### Work request
Below this line are records; transcribe exactly the lines between the one holding "pinky pip: (1078, 386)" and the one holding "thumb mcp: (20, 92)", inclusive, and omit the pictures.

### Given information
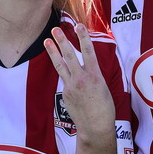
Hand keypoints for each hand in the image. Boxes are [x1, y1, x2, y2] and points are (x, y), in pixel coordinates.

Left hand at [44, 23, 115, 142]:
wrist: (95, 127)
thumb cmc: (105, 109)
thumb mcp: (104, 88)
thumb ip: (94, 75)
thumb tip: (88, 68)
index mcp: (95, 76)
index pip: (89, 52)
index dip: (83, 38)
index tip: (79, 26)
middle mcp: (82, 79)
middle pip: (70, 55)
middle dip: (62, 41)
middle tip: (56, 29)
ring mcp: (71, 86)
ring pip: (60, 65)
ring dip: (53, 51)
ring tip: (47, 40)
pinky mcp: (65, 93)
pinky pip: (64, 78)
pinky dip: (63, 71)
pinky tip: (62, 66)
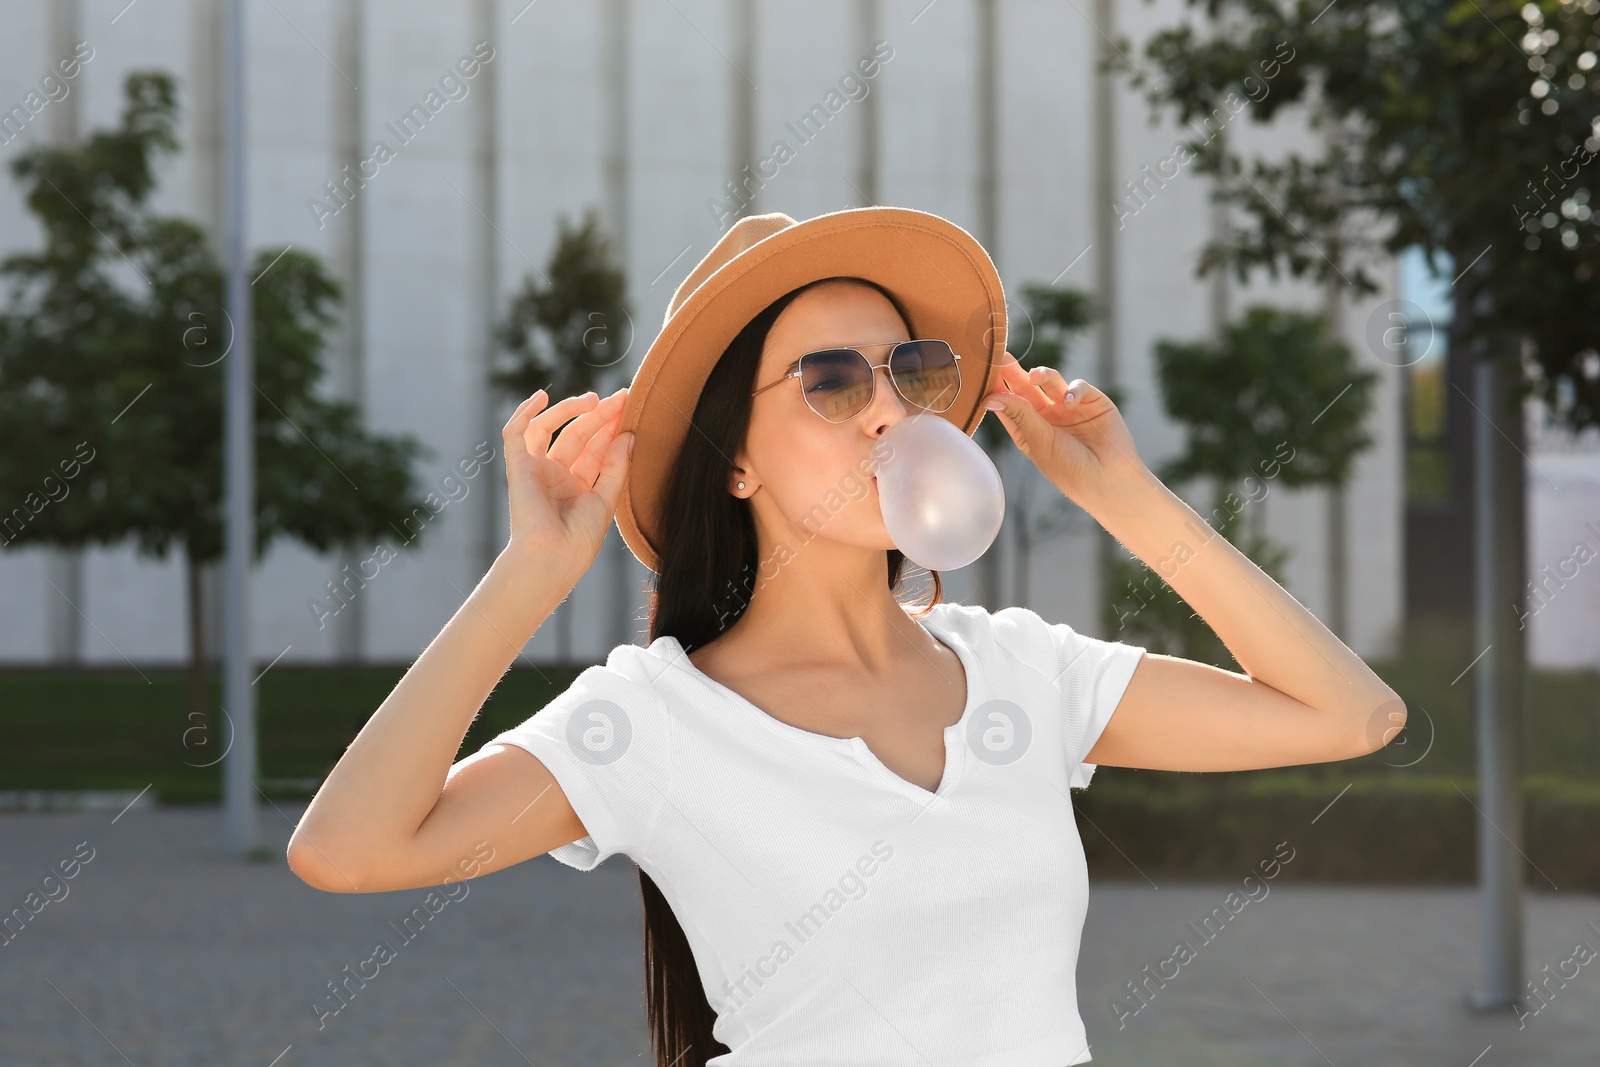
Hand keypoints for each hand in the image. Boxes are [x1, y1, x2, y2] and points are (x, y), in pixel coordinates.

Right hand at [501, 387, 632, 567]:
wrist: (553, 556)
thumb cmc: (580, 538)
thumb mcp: (606, 498)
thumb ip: (617, 465)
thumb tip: (629, 433)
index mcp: (577, 487)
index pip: (595, 449)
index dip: (610, 427)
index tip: (629, 406)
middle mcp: (555, 476)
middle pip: (576, 435)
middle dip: (598, 415)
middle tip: (620, 397)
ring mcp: (536, 470)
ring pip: (548, 428)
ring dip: (568, 410)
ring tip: (593, 400)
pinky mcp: (517, 467)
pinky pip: (515, 433)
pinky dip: (524, 413)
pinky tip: (541, 397)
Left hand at [982, 352, 1152, 512]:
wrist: (1109, 479)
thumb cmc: (1069, 469)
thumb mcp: (1039, 441)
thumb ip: (1019, 414)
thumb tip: (989, 398)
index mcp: (1028, 429)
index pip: (1009, 404)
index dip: (998, 388)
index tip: (984, 373)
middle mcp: (1047, 415)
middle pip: (1026, 387)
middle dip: (1014, 372)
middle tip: (1002, 357)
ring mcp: (1069, 407)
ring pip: (1051, 380)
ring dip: (1041, 374)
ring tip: (1034, 376)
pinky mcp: (1092, 401)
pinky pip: (1078, 386)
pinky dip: (1073, 390)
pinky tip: (1069, 402)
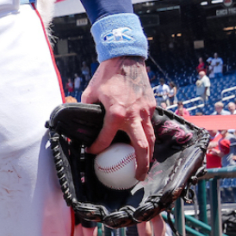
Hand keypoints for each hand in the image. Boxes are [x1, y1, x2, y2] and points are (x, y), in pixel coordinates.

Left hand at [81, 56, 155, 176]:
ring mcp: (145, 111)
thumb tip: (83, 122)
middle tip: (138, 176)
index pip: (106, 138)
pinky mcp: (152, 106)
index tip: (93, 153)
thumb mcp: (90, 93)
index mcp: (116, 113)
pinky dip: (150, 137)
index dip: (97, 148)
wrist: (126, 58)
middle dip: (141, 164)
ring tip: (146, 167)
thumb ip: (88, 110)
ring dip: (150, 154)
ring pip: (151, 138)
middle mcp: (133, 115)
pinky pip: (151, 125)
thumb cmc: (106, 75)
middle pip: (141, 146)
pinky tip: (146, 144)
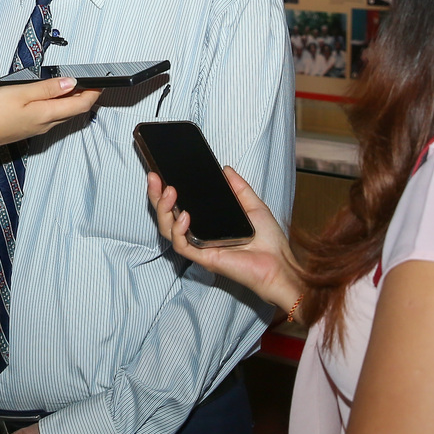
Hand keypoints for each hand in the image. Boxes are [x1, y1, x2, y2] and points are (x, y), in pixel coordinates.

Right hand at [0, 77, 99, 154]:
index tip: (101, 82)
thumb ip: (47, 88)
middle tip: (94, 83)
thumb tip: (71, 83)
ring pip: (63, 113)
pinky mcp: (28, 127)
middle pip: (74, 110)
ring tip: (77, 86)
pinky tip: (53, 97)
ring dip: (73, 101)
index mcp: (46, 113)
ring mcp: (37, 127)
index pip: (80, 104)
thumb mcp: (20, 92)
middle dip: (87, 97)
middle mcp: (46, 123)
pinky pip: (51, 116)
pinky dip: (59, 105)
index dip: (93, 93)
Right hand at [148, 166, 301, 316]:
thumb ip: (239, 188)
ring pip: (168, 230)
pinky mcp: (203, 258)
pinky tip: (185, 215)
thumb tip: (226, 170)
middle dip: (156, 197)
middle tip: (154, 178)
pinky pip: (182, 245)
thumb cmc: (269, 242)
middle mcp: (199, 234)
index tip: (160, 174)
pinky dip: (179, 230)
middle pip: (167, 216)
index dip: (165, 192)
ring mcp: (200, 246)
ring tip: (169, 192)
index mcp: (207, 223)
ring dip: (164, 210)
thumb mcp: (254, 206)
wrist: (279, 264)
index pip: (179, 206)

### Exercise answer
pinky pip: (1078, 386)
pinky dip: (1073, 390)
pinky tip: (1069, 402)
Hand keypoints for each hand in the image. Boxes are [x1, y1, x2, y2] and points are (x, y), in pixel coordinates.

Left hand at [81, 56, 155, 176]:
ring mcp: (145, 111)
thumb tip: (83, 122)
middle tip: (138, 176)
index pip: (106, 138)
pinky mcp: (152, 106)
index tip: (93, 153)
thumb mcp: (90, 93)
index mcp: (116, 113)
pinky dip: (150, 137)
index dip: (97, 148)
wrist: (126, 58)
middle dip: (141, 164)
ring tip: (146, 167)
thumb ip: (88, 110)
ring dip: (150, 154)
ring pip: (151, 138)
middle mcp: (133, 115)
pinky pip: (151, 125)
thumb cmc: (106, 75)
middle pip: (141, 146)
pinky tip: (146, 144)
Hand keypoints for each hand in the image. Boxes are [x1, y1, x2, y2] and points are (x, y), in pixel coordinates.

Right hand at [0, 77, 99, 154]:
index tip: (101, 82)
thumb ip: (47, 88)
middle tip: (94, 83)
thumb tip: (71, 83)
ring pip: (63, 113)
pinky mcp: (28, 127)
middle pip: (74, 110)
ring tip: (77, 86)
pinky tip: (53, 97)
ring dip: (73, 101)
index mcp: (46, 113)
ring mcp: (37, 127)
index pip: (80, 104)
thumb mcp: (20, 92)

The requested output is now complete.